Global Manufacturing PMI – Weakness in trade growth is expected. The JP Morgan global manufacturing PMI has been declining as you can see in the chart below. The input prices index has been elevated since mid-2017. New orders, headline PMI, and output have been declining since the winter of 2018.

This report gives America a 22.2% weighting which is the highest. Keep in mind Markit has American manufacturing weakening. China is second at 11.9%; Japan is third at 7.6%, and Germany is fourth at 4.9%.

Global PMI fell from 52.8 in July to 52.5. Output increased slightly from 53 to 53.1. Keep in mind, everything above 50 means growth. All the segments were above 50.

New orders were down from 52.6 to 52.4. New exports were flat at 50.3. Employment fell from 51.9 to 51.6. Even though input prices have been running hot, they cooled slightly in August as the index fell from 61.5 to 61.3; output prices also fell as the index went from 54.4 to 54.3.

Finally, the future output index fell from 62 to 61.7. There weren’t any massive changes.

Global Manufacturing PMI – 6 out of 8 indexes fell, signaling the deceleration in global manufacturing continued in August.

Even though August manufacturing PMI hit a 21 month low, global manufacturing growth is near a 3% annualized pace.

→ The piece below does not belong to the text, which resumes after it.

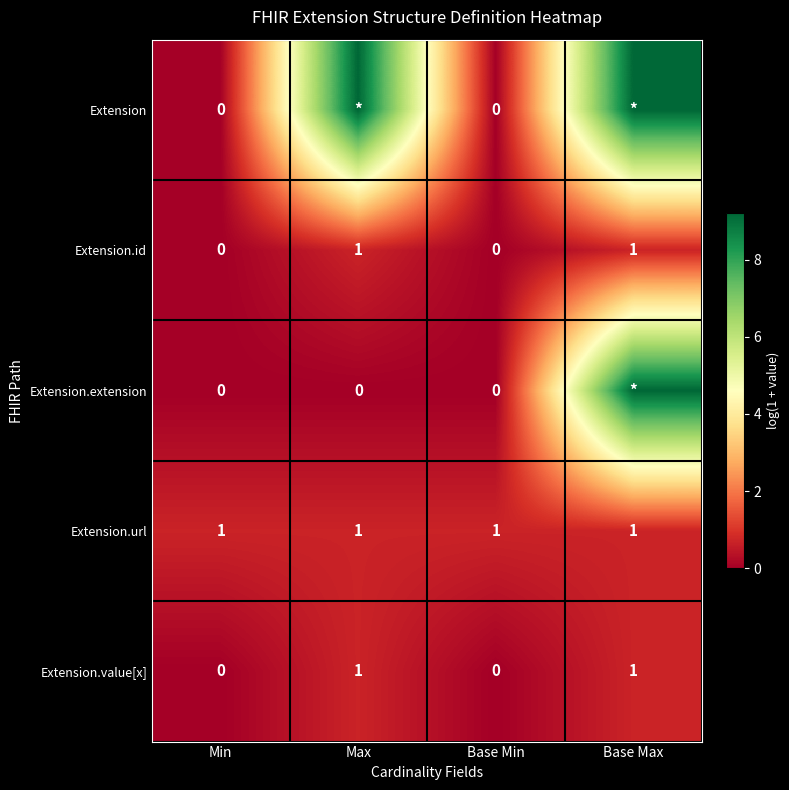

Which category has the lowest value across all series?

Min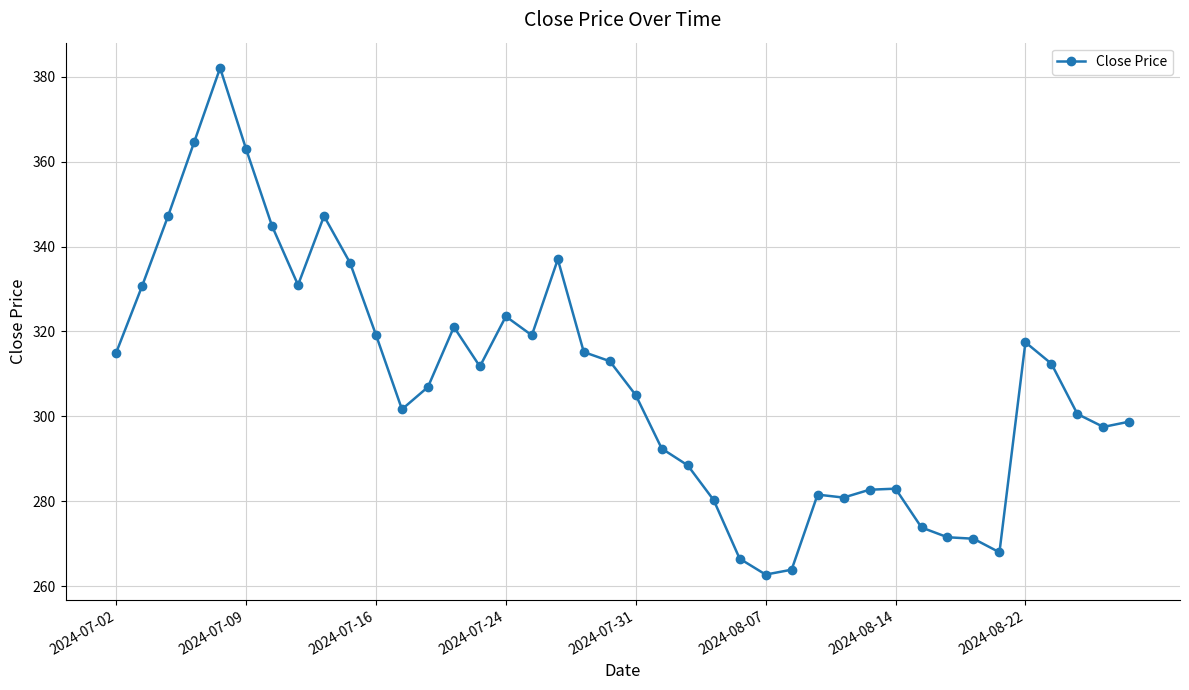

True or false: there are more than 1 points higher than both neighbors.

True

PMI has been above 50 for 30 straight months. The only PMI’s which were below 50 were Turkey, Russia, South Korea, Thailand, and Myanmar.

Emerging markets did worse than developed markets. China was at 50.6 which is the lowest PMI in 14 months. Brazil was at a 4 month high and India showed weakness.

This is different from other data I’ve reviewed over the intermediate term as Brazil is still weak and India is one of the strongest economies in the emerging market category.

Global Manufacturing PMI – And the Widening Trade Deficit

The widening trade deficit is bad for potential trade deals because President Trump wants the trade deficit to shrink. He could get tougher on tariffs when he sees higher deficits.